Intracluster Gas Physics

Translating telescope observations into cosmological constraints requires solving a chain of non-trivial inference problems. Each galaxy cluster is an extended source with a complex 3D gas distribution; we observe it projected on the sky, mixed with noise, filtered by the instrument response, and potentially contaminated by other astrophysical signals. Extracting reliable measurements from this data - and propagating all sources of uncertainty through to final constraints - demands careful forward modeling, Bayesian parameter estimation, and a thorough understanding of systematic effects.

My PhD work was part of the NIKA2 SZ Large Program (LPSZ), a survey of ~40 galaxy clusters with the NIKA2 camera, a state-of-the-art millimeter-wave instrument at the IRAM 30m telescope.

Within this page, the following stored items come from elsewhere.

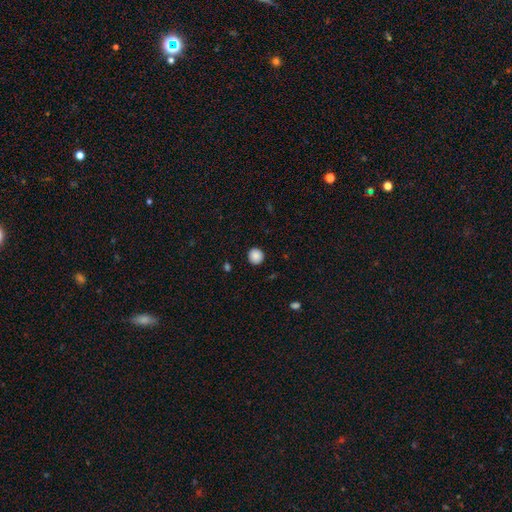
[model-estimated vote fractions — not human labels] A smooth galaxy with no disk features (88%) that is round (93%). Merging: none (92%).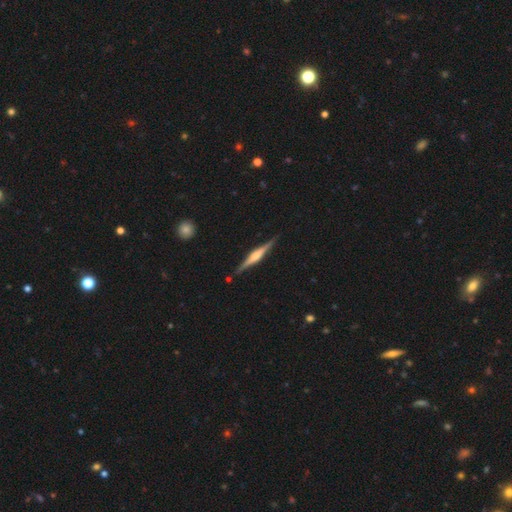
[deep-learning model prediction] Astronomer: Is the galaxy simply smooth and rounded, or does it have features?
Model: featured or disk — 77%.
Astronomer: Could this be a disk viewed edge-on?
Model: yes — 98%.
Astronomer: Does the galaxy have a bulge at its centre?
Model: rounded — 72%.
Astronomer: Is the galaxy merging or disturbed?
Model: none — 89%.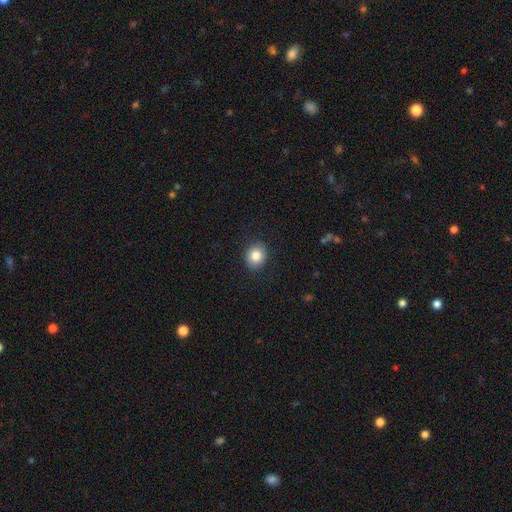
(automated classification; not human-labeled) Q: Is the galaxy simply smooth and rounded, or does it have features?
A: smooth — 84%.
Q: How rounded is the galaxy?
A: round — 67%.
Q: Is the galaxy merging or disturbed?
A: none — 89%.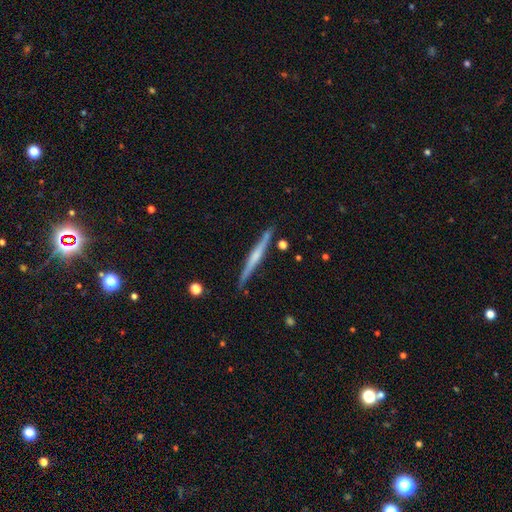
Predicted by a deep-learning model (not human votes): The model was most divided on "edge-on bulge": rounded: 50%, none: 35%, boxy: 14%. More confident: edge-on disk — yes (98%); merging — none (87%); smooth or featured — featured or disk (68%).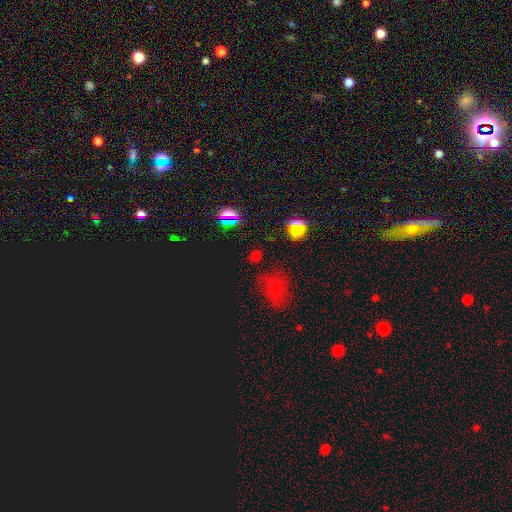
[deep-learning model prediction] A star or artifact, not a galaxy (56%).

Vote fractions:
- Smooth or featured? star or artifact: 56% / smooth: 36% / featured or disk: 8%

I led the end-to-end analysis of individual clusters: from raw time-ordered detector data to calibrated sky maps, and from maps to inferred thermodynamic profiles using MCMC. I also developed a hierarchical Bayesian framework used to combine individual cluster measurements into population-level scaling relations, with full propagation of measurement uncertainties, selection effects, and mass estimation biases.

Technical methods: MCMC (Metropolis-Hastings and gradient-free samplers), forward modeling with instrument transfer functions, joint multi-wavelength modeling (millimeter + X-ray), hierarchical Bayesian regression, Monte Carlo forecasting.